Stored records.
________________________

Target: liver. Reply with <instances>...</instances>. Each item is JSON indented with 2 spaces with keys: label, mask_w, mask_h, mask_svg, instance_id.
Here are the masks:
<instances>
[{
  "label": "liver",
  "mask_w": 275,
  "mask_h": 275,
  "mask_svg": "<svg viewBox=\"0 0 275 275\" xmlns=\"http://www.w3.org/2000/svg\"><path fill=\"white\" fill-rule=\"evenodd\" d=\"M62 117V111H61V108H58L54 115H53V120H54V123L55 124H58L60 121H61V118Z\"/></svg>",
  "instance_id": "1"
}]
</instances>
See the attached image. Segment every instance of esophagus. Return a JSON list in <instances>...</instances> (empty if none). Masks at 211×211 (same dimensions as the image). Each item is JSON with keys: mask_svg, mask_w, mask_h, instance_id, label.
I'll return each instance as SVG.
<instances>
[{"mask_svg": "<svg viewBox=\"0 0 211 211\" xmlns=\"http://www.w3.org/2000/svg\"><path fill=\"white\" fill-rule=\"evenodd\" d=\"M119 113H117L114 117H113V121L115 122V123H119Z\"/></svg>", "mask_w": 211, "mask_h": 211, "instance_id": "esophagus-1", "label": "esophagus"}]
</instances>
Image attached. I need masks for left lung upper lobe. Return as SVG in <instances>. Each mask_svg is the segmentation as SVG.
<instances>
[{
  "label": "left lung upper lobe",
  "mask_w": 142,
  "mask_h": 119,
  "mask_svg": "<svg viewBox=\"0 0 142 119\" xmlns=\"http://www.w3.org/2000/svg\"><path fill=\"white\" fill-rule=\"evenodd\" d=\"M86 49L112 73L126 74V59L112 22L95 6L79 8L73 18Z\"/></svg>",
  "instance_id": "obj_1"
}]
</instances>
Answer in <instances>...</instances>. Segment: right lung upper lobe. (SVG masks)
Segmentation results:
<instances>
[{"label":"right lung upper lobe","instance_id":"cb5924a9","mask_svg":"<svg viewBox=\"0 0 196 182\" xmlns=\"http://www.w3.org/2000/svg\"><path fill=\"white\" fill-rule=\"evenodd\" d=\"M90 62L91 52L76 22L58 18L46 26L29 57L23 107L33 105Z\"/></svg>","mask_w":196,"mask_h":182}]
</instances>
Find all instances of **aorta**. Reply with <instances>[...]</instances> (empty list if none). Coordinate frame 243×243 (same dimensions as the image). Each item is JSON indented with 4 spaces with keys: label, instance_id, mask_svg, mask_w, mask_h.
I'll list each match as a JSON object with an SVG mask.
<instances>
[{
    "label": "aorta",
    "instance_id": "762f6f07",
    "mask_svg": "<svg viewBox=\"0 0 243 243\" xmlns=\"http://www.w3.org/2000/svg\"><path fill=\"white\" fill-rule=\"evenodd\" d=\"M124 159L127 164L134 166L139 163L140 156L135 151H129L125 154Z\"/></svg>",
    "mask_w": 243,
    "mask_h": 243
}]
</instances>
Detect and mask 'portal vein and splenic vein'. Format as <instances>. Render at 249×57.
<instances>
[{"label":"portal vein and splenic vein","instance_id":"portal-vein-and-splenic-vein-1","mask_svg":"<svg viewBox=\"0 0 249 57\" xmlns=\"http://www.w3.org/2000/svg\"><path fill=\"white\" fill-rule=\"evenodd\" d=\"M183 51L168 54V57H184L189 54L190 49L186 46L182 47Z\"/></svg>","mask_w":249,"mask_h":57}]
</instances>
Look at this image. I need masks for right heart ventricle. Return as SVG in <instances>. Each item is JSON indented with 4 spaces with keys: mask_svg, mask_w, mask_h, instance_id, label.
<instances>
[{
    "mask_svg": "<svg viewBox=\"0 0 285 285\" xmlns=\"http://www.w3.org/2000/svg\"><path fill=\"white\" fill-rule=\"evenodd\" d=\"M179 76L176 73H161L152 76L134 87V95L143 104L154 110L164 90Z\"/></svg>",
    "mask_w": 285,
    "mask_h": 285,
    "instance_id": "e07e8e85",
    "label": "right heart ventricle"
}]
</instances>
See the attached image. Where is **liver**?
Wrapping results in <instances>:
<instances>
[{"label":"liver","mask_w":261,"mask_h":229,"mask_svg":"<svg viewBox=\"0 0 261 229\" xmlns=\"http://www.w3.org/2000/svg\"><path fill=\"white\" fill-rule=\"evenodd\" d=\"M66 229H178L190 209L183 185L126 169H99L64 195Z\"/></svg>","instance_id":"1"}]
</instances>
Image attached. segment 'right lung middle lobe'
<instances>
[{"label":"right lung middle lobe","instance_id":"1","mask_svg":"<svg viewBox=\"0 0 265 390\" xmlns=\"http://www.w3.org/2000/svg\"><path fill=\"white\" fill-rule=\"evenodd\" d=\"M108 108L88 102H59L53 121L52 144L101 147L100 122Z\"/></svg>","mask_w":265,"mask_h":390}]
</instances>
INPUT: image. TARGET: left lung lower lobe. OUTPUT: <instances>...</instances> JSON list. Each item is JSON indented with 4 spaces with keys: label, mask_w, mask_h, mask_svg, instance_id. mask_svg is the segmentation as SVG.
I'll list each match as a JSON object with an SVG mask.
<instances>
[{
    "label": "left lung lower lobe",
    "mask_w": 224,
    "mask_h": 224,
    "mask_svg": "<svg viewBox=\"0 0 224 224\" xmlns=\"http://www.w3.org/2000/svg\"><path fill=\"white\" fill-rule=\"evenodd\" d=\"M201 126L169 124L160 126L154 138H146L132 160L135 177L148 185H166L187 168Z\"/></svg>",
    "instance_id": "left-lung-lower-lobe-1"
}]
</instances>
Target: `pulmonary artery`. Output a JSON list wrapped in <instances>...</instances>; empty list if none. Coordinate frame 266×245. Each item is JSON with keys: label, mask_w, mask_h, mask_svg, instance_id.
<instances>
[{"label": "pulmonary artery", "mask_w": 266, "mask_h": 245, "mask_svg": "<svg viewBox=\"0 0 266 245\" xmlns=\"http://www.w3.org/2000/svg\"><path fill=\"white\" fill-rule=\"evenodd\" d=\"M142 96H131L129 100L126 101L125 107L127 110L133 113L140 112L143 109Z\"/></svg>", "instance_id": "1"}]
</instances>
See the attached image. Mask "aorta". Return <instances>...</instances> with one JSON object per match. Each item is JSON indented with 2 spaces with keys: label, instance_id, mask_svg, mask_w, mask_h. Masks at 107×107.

________________________

Please reproduce all of the data above verbatim, without changing a single character.

ANSWER FOR THE TASK.
Target: liver. Reply with <instances>...</instances>. Each item is JSON indented with 2 spaces with keys: label, mask_w, mask_h, mask_svg, instance_id.
Here are the masks:
<instances>
[{
  "label": "liver",
  "mask_w": 275,
  "mask_h": 275,
  "mask_svg": "<svg viewBox=\"0 0 275 275\" xmlns=\"http://www.w3.org/2000/svg\"><path fill=\"white\" fill-rule=\"evenodd\" d=\"M62 117V111H61V108H58L54 115H53V120H54V123L55 124H58L60 121H61V118Z\"/></svg>",
  "instance_id": "1"
}]
</instances>
See the attached image. Segment every instance of esophagus. Return a JSON list in <instances>...</instances> (empty if none). Masks at 211×211 (same dimensions as the image). Each item is JSON with keys: mask_svg, mask_w, mask_h, instance_id, label.
I'll return each instance as SVG.
<instances>
[{"mask_svg": "<svg viewBox=\"0 0 211 211\" xmlns=\"http://www.w3.org/2000/svg\"><path fill=\"white\" fill-rule=\"evenodd\" d=\"M119 113H117L114 117H113V121L115 122V123H119Z\"/></svg>", "mask_w": 211, "mask_h": 211, "instance_id": "esophagus-1", "label": "esophagus"}]
</instances>
Image attached. I need masks for left lung upper lobe. Return as SVG in <instances>. Each mask_svg is the segmentation as SVG.
<instances>
[{
  "label": "left lung upper lobe",
  "mask_w": 142,
  "mask_h": 119,
  "mask_svg": "<svg viewBox=\"0 0 142 119\" xmlns=\"http://www.w3.org/2000/svg\"><path fill=\"white\" fill-rule=\"evenodd\" d=\"M86 49L112 73L126 74V59L112 22L95 6L79 8L73 18Z\"/></svg>",
  "instance_id": "obj_1"
}]
</instances>
Answer in <instances>...</instances>. Segment: right lung upper lobe. (SVG masks)
Segmentation results:
<instances>
[{"label":"right lung upper lobe","instance_id":"cb5924a9","mask_svg":"<svg viewBox=\"0 0 196 182\" xmlns=\"http://www.w3.org/2000/svg\"><path fill=\"white\" fill-rule=\"evenodd\" d=\"M90 62L91 52L76 22L58 18L46 26L29 57L23 107L33 105Z\"/></svg>","mask_w":196,"mask_h":182}]
</instances>
Find all instances of **aorta**. Reply with <instances>[...]</instances> (empty list if none). Coordinate frame 243×243 (same dimensions as the image). Each item is JSON indented with 4 spaces with keys: label, instance_id, mask_svg, mask_w, mask_h.
I'll list each match as a JSON object with an SVG mask.
<instances>
[{
    "label": "aorta",
    "instance_id": "762f6f07",
    "mask_svg": "<svg viewBox=\"0 0 243 243\" xmlns=\"http://www.w3.org/2000/svg\"><path fill=\"white\" fill-rule=\"evenodd\" d=\"M124 159L127 164L134 166L139 163L140 156L135 151H129L125 154Z\"/></svg>",
    "mask_w": 243,
    "mask_h": 243
}]
</instances>
Detect and mask 'portal vein and splenic vein'. Format as <instances>. Render at 249×57.
<instances>
[{"label":"portal vein and splenic vein","instance_id":"portal-vein-and-splenic-vein-1","mask_svg":"<svg viewBox=\"0 0 249 57\" xmlns=\"http://www.w3.org/2000/svg\"><path fill=\"white\" fill-rule=\"evenodd\" d=\"M183 51L168 54V57H184L189 54L190 49L186 46L182 47Z\"/></svg>","mask_w":249,"mask_h":57}]
</instances>
Look at this image. I need masks for right heart ventricle. Return as SVG in <instances>. Each item is JSON indented with 4 spaces with keys: mask_svg, mask_w, mask_h, instance_id, label.
<instances>
[{
    "mask_svg": "<svg viewBox=\"0 0 285 285\" xmlns=\"http://www.w3.org/2000/svg\"><path fill=\"white\" fill-rule=\"evenodd\" d=\"M179 76L176 73H161L152 76L134 87V95L143 104L154 110L164 90Z\"/></svg>",
    "mask_w": 285,
    "mask_h": 285,
    "instance_id": "e07e8e85",
    "label": "right heart ventricle"
}]
</instances>
See the attached image. Where is **liver**?
Wrapping results in <instances>:
<instances>
[{"label":"liver","mask_w":261,"mask_h":229,"mask_svg":"<svg viewBox=\"0 0 261 229\" xmlns=\"http://www.w3.org/2000/svg\"><path fill=\"white\" fill-rule=\"evenodd\" d=\"M66 229H178L190 209L183 185L126 169H99L64 195Z\"/></svg>","instance_id":"1"}]
</instances>
Image attached. segment 'right lung middle lobe'
<instances>
[{"label":"right lung middle lobe","instance_id":"1","mask_svg":"<svg viewBox=\"0 0 265 390\" xmlns=\"http://www.w3.org/2000/svg\"><path fill=\"white\" fill-rule=\"evenodd\" d=\"M108 108L88 102H59L53 121L52 144L101 147L100 122Z\"/></svg>","mask_w":265,"mask_h":390}]
</instances>
INPUT: image. TARGET: left lung lower lobe. OUTPUT: <instances>...</instances> JSON list. Each item is JSON indented with 4 spaces with keys: label, mask_w, mask_h, mask_svg, instance_id. mask_svg is the segmentation as SVG.
I'll list each match as a JSON object with an SVG mask.
<instances>
[{
    "label": "left lung lower lobe",
    "mask_w": 224,
    "mask_h": 224,
    "mask_svg": "<svg viewBox=\"0 0 224 224\" xmlns=\"http://www.w3.org/2000/svg\"><path fill=\"white\" fill-rule=\"evenodd\" d=\"M201 126L169 124L160 126L154 138H146L132 160L135 177L148 185H166L187 168Z\"/></svg>",
    "instance_id": "left-lung-lower-lobe-1"
}]
</instances>
Target: `pulmonary artery`. Output a JSON list wrapped in <instances>...</instances>; empty list if none. Coordinate frame 266×245. Each item is JSON with keys: label, mask_w, mask_h, mask_svg, instance_id.
<instances>
[{"label": "pulmonary artery", "mask_w": 266, "mask_h": 245, "mask_svg": "<svg viewBox=\"0 0 266 245\" xmlns=\"http://www.w3.org/2000/svg\"><path fill=\"white\" fill-rule=\"evenodd\" d=\"M142 96H131L129 100L126 101L125 107L127 110L133 113L140 112L143 109Z\"/></svg>", "instance_id": "1"}]
</instances>
See the attached image. Mask "aorta". Return <instances>...</instances> with one JSON object per match. Each item is JSON indented with 2 spaces with keys: label, instance_id, mask_svg, mask_w, mask_h. Masks at 107×107.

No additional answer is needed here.